Step 1: Understanding the Question:
The question asks how the maximum kinetic energy (\(K.E._{max}\)) of photoelectrons relates to the wavelength (\(\lambda\)) of the incident light.
Step 2: Key Formula or Approach:
Einstein’s photoelectric equation relates kinetic energy to incident frequency (\(\nu\)):
\[ K.E._{max} = h\nu - \phi \]
where \(h\) is Planck's constant and \(\phi\) is the work function.
Step 3: Detailed Explanation:
The frequency \(\nu\) is related to wavelength \(\lambda\) by the formula \(\nu = \frac{c}{\lambda}\), where \(c\) is the speed of light.
Substituting this into the Einstein equation:
\[ K.E._{max} = \frac{hc}{\lambda} - \phi \]
In this expression, \(hc\) and \(\phi\) are constants for a specific metal and light source.

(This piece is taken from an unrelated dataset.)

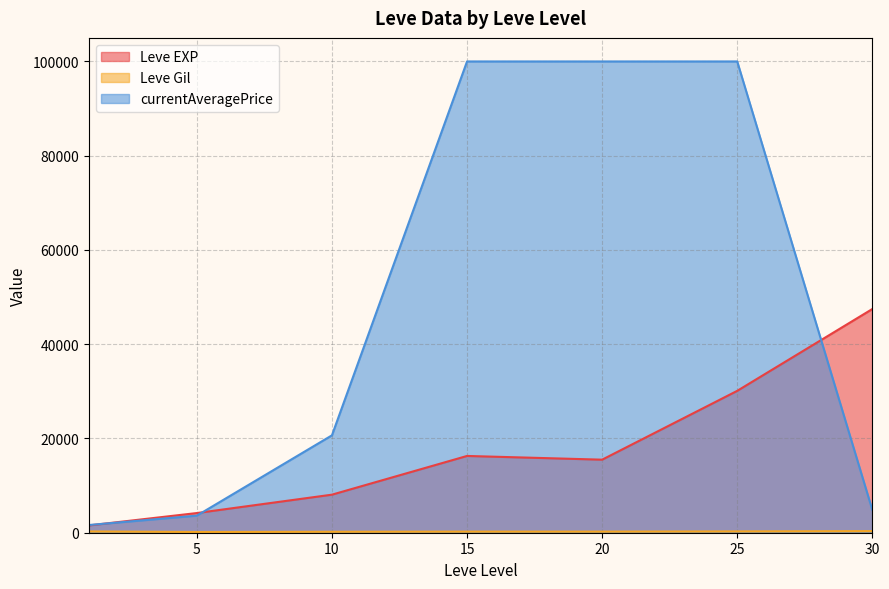

What are all the series names shown in the legend?

Leve EXP, Leve Gil, currentAveragePrice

The term \(\frac{hc}{\lambda}\) shows that as the wavelength \(\lambda\) increases, the energy of the incident photon decreases, and consequently, the kinetic energy decreases.
Thus, \(K.E._{max}\) is inversely proportional to the wavelength.
Step 4: Final Answer:
The relationship is \(K.E. \propto \frac{1}{\lambda}\).